Dubbed one of the most adventurous women in the world of sports by Outside magazine and “the matriarch of mountaineering” by the Seattle Times, Hilaree Nelson O’Neill has seen her fair share of expeditions. Born in the Pacific Northwest, Nelson O’Neill has piled up a list of accomplishments over a 20-year career that would put her in the conversation with the most seasoned of adventurers.
In 2017, she reached the summit of India’s Mt. Papsura, a 6,451-metre peak known in local lore as the “Peak of Evil” — a mountain that, next to its twin of Dharamsura (the “Peak of Good”), changes in height according to how much good or evil exists in the world at any given moment, so the story goes. Making matters more difficult, she and her climbing partners descended by skis once they reached the top.
“It’s a solid 55-degree pitch, and you’ve got maybe a millimetre of this crunchy snow on top of blue ice, and you’re in this whiteout — a total whiteout,” she says. “You can’t even tell the blue ice from the places where there are snow, and you know that there’s this bottomless pit below you that just wants to eat you up and spit you out.”
“You know that there’s this bottomless pit below you that just wants to eat you up and spit you out.” – Hilaree Nelson O’Neill
Nelson O’Neill would be recognized by National Geographic as one of the publication’s 2018 Adventurers of the Year for the feat, hardly the first in her list of accomplishments. In 2012, she became the first woman to climb two 8,000-metre peaks in 24 hours, summiting Mt. Everest and Lhotse while dealing with two torn ligaments in her ankle.
“It was freezing cold. If you took your goggles off, your eyeballs would freeze,” says Nelson O’Neill.
For most people, a trek to the top of Everest would stand as the pinnacle of accomplishment and adventure. For Nelson O’Neill, it’s practically a footnote. Perhaps her greatest story of all is that of her failed trip to Myanmar’s Hkakabo Razi, a remote peak believed to be the tallest in Southeast Asia. She went on the expedition in 2014, looking for a “classic adventure” after the commercialized experience on Everest.
“We thought that it would be a really great idea to craft this as an old-fashioned expedition, which meant we went overland all the way from the main city, Yangon — which is way in the south of Myanmar — and we travelled some 1,000 miles before we even got to where we started walking,” says Nelson O’Neill.
“We had one or two pictures of the peak from a Japanese guy that had climbed there in the mid-nineties, but we weren’t even sure that they were photos of the actual mountain.
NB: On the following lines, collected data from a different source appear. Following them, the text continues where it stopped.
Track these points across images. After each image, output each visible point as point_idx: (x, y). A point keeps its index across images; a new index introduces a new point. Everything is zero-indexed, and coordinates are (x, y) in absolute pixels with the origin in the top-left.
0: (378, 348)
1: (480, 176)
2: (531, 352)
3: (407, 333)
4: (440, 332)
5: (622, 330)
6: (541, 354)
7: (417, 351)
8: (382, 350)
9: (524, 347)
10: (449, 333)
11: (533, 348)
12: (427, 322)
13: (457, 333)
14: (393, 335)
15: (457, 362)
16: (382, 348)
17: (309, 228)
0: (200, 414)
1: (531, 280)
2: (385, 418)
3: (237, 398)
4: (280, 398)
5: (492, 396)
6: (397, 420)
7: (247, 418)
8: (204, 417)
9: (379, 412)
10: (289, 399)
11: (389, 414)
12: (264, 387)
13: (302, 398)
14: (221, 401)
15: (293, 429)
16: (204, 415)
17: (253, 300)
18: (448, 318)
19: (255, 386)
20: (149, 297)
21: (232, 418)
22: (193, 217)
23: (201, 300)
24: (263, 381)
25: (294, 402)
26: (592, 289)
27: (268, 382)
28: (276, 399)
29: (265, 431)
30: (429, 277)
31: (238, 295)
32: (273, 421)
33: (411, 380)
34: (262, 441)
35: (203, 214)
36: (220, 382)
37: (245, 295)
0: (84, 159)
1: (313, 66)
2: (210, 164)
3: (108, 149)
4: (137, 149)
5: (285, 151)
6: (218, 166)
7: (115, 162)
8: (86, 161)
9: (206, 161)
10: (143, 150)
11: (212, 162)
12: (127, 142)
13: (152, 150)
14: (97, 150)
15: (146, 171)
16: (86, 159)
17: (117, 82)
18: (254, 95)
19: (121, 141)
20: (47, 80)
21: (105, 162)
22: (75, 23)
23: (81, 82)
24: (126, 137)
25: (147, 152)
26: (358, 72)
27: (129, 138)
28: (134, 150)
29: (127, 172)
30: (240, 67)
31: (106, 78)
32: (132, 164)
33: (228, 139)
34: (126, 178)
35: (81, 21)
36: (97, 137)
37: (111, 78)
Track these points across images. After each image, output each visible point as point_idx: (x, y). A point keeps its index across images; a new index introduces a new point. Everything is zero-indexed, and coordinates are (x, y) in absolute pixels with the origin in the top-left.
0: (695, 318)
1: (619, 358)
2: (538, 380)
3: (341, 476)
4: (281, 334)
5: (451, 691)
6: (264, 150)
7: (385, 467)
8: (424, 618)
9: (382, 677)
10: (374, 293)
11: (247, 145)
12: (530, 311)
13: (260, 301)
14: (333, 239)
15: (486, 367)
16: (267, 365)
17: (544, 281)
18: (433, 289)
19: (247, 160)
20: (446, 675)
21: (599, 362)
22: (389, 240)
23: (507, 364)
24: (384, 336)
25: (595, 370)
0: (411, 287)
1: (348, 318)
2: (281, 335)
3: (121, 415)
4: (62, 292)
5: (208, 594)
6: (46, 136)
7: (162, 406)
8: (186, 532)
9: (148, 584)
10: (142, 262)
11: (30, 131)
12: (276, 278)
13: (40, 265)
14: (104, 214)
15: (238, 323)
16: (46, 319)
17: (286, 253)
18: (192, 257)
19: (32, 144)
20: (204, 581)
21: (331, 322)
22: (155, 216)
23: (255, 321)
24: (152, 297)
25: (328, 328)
So it was incredibly difficult to plan. All of the logistics were so loose, and we had to be really ready for things to not quite go as we expected.”
“I really just love pushing myself and getting in those situations, and it hasn’t abated as of yet.” – Hilaree Nelson O’Neill
True to form, things did not go as expected. The team encountered setback after setback on the way and were running critically low on food supplies by the time they arrived at base camp. A series of arguments nearly threatened to fracture the fragile bonds of the team, and the group of five became a group of three for the final push to the summit, one which ultimately had to be called off.
“I almost quit my life of expedition athlete after that expedition,” she says.
Now four years later, Nelson O’Neill can look back on the adventure and laugh.
“You have to have a mindset where you go in with the expectation that things are going to go as you planned, but the flexibility and the relaxedness to adapt, and change, and laugh at things,” she says.
O’Neill has also learned to live with the threat of danger that comes with each expedition.“We all have fears,” she says, “and it can be so debilitating, but if you’ve never experienced fear and faced it … you’re not living. I remind myself of that all the time. It is that fear that we should be seeking out, that we should looking for, in order to enrich our lives.”